__WORK TASK__
Your answer must be an exact copy of the records below, with every picture left out.
DATA EXTRACT Start Marker
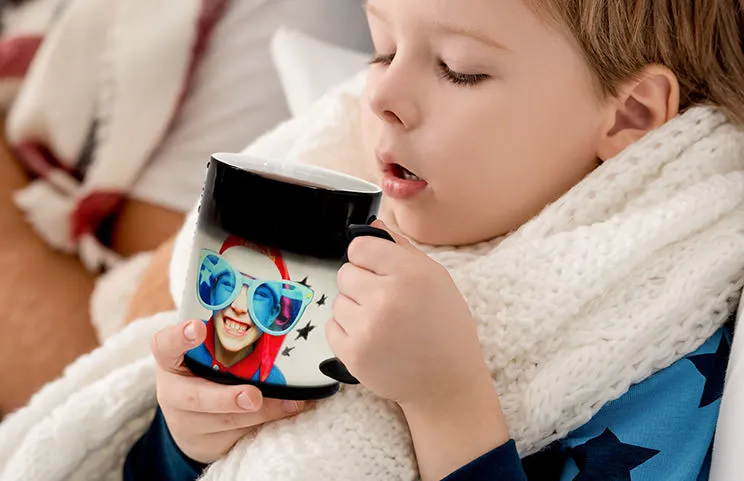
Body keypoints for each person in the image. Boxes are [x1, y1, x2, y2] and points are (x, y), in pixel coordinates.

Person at [123, 0, 742, 479]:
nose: (384, 97)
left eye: (458, 70)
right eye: (382, 50)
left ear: (630, 113)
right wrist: (184, 442)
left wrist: (448, 402)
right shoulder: (330, 212)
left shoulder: (662, 325)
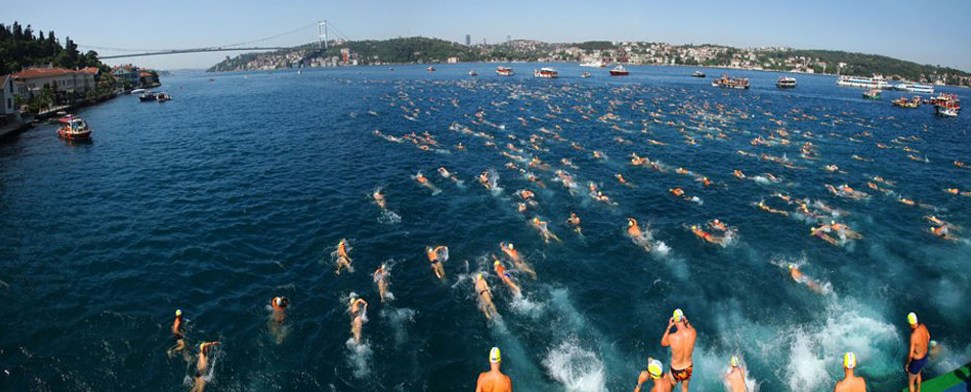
DATA EXTRACT End Marker
__WRITTEN ANSWER__
Body keypoints for each person in the image. Boxes are [x1, y1, x2, y2] and points are (x, y), in pixel coordinates.

Person at [123, 0, 742, 479]:
nose: (384, 97)
left eye: (458, 70)
right eye: (382, 50)
left ear: (630, 113)
right wrist: (184, 442)
left wrist: (448, 402)
right shoulder: (330, 212)
left shoulder: (662, 325)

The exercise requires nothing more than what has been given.